A regulation that threatens to cost businesses up to 4 percent of their annual turnover, or up to 20 million euros, is usually the type of thing that raises eyebrows in a big way and spawns immediate action.
But if your company does business in European Union countries, or merely has data concerning residents and subjects of the European Union, and you're not in compliance with the EU's General Data Protection Regulation (GDPR), you very well could be facing that huge penalty in a few months' time.
The GDPR rules were first proposed by the European Commission in January 2012 and went through various revisions and negotiations before a framework was finally agreed upon in December 2015 and then officially approved by the European Parliament on April 14, 2016. The rules take effect May 25, 2018.
The rules span some 99 articles and 88 pages, but are centered on the principle that every EU citizen "has the right to protection of personal data." GDPR includes aspects such as requiring affirmative consent before users give a tech service or website personal information, notifiying users about data breaches and mandating a data protection officer for firms that handle large amounts of personal data.
For the 28 countries that currently make up the EU, GDPR was an intuitive step that promises to streamline current data privacy rules and will lead to substantial cost savings.
However, the regulations replace EU directives from more than 20 years ago that all member states have implemented differently. So, companies based in North America who operate in one or two European countries who were in compliance with those countries' existing data rules must now comply with GDPR — even if it happens to be far more stringent.
For U.S. companies, GDPR compliance is definitely an important agenda item prior to the effective date of May 25 next year. A PwC survey of 200 U.S.-based multinationals from January stated that GDPR was the top data protection priority for 54 percent of those firms, and one of several priorities to a further 38 percent. Furthermore, 77 percent of survey respondents said that they planned to spend $1 million or more on GDPR compliance.

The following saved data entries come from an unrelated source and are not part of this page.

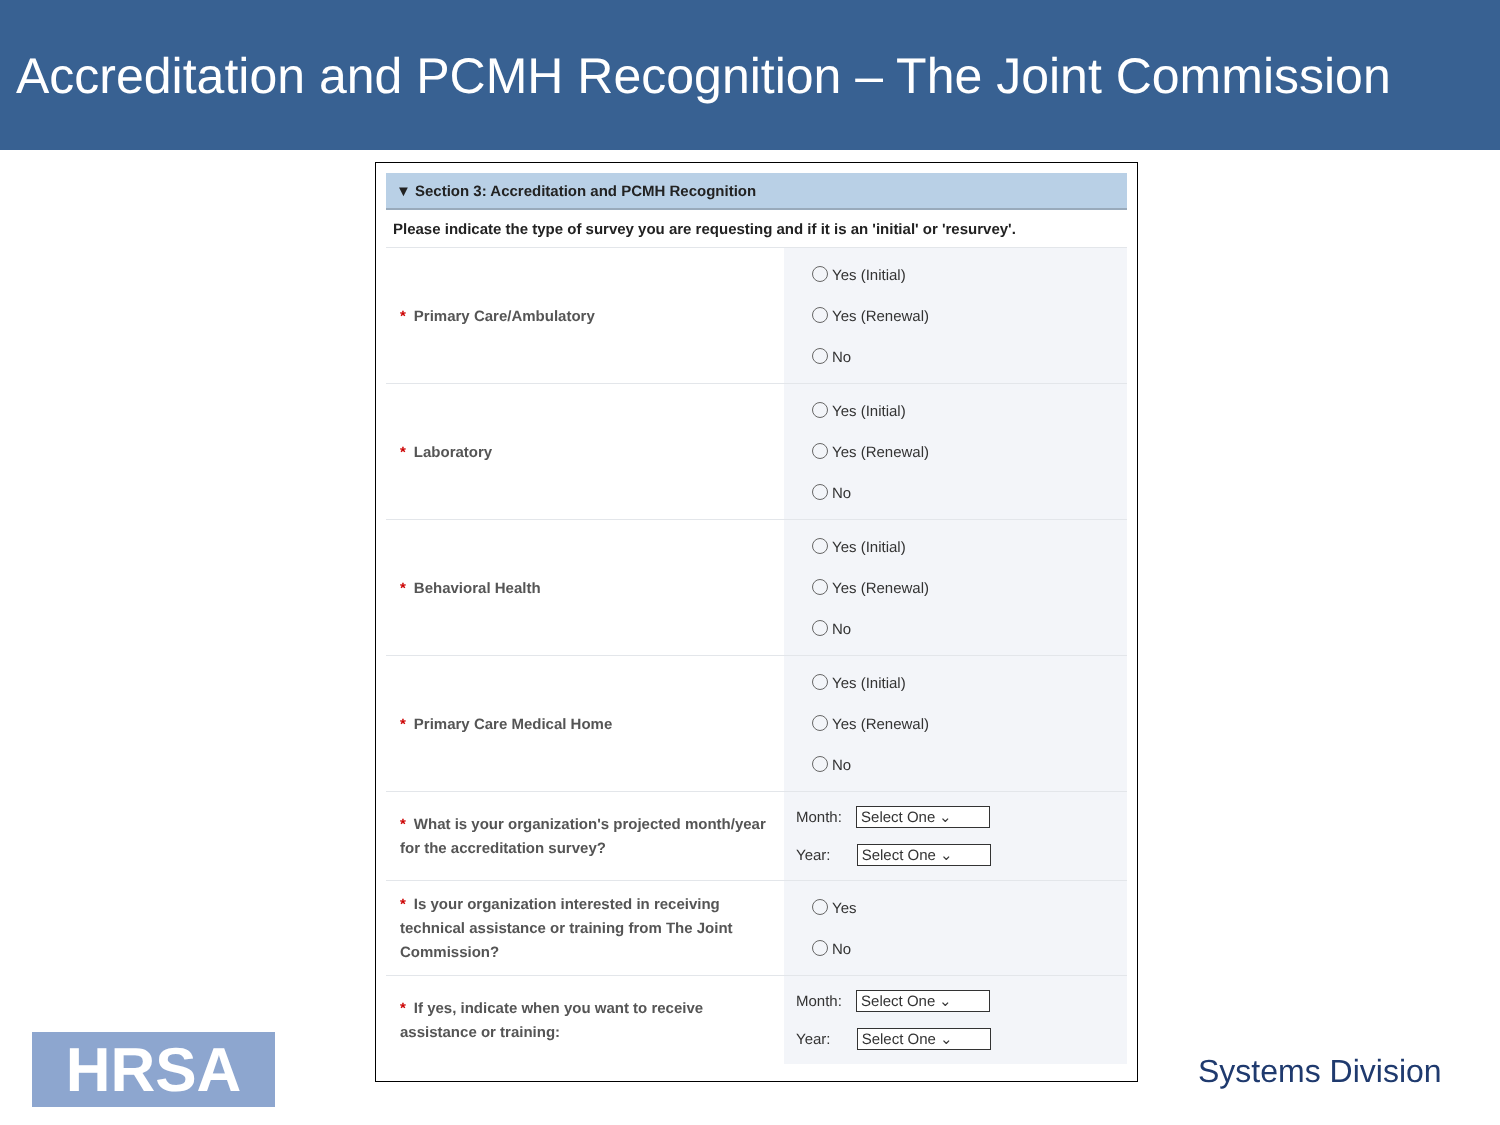Accreditation and PCMH Recognition – The Joint Commission
▼ Section 3: Accreditation and PCMH Recognition
Please indicate the type of survey you are requesting and if it is an 'initial' or 'resurvey'.
| * Primary Care/Ambulatory | Yes (Initial) Yes (Renewal) No |
| * Laboratory | Yes (Initial) Yes (Renewal) No |
| * Behavioral Health | Yes (Initial) Yes (Renewal) No |
| * Primary Care Medical Home | Yes (Initial) Yes (Renewal) No |
| * What is your organization's projected month/year for the accreditation survey? | Month: Select One ⌄ Year: Select One ⌄ |
| * Is your organization interested in receiving technical assistance or training from The Joint Commission? | Yes No |
| * If yes, indicate when you want to receive assistance or training: | Month: Select One ⌄ Year: Select One ⌄ |
HRSA Systems Division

And yet, while those signs are promising for the security of EU data and beyond, well-known tech-research firm Gartner predicted in May that more than half of companies, regardless of country, wouldn't be in full compliance with GDPR not only by May 25, but by the end of 2018. If this is possibly your company in any way, it's time to quit waiting and accelerate those compliance plans.
"A 'wait and see' approach only makes sense if the potential risks are outweighed by the efforts required to prevent them. GDPR may require coordination and effort in the beginning, but in most cases, it's just enforcing best practice for data handling and management so these are steps that companies should be taking as a matter of course," said Patrick Lastennet, director of marketing and business development at Interxion, a nearly 20-year-old firm that operates 45 data centers across 13 cities on the European continent.
If we take Gartner at its word that 50 percent of companies still won't be in full compliance by New Year's Day 2019, that means your company has the opportunity to win valuable trust with potential customers — and regulators — by being in compliance by next May.
"Where once citizens needed to show they were the victims of data misuse or security breaches, organizations must now demonstrate they've taken the right, pre-emptive actions to protect personal data appropriately," Lastennet said. "If your company takes initiative from the start, this will boost your company's customer base across Europe."
Of course, the biggest story in years involving the EU has been Brexit, which will bring the number of member states down to 27 after the United Kingdom voted to leave the Union in June 2016.
If you're a North American small business who by chance only does business with the U.K., you may think that GDPR won't apply to you. However, the scheduled U.K. departure date of March 29, 2019, looks potentially cloudier by the day and falls after the GDPR effective date. Also, the U.K. government expects to codify standards similar to GDPR for data protection in Britain and Northern Ireland post-Brexit.
If your company has been hesitating on GDPR compliance measures, it's time to take action immediately. Not doing so could mean big penalties and the loss of customer trust.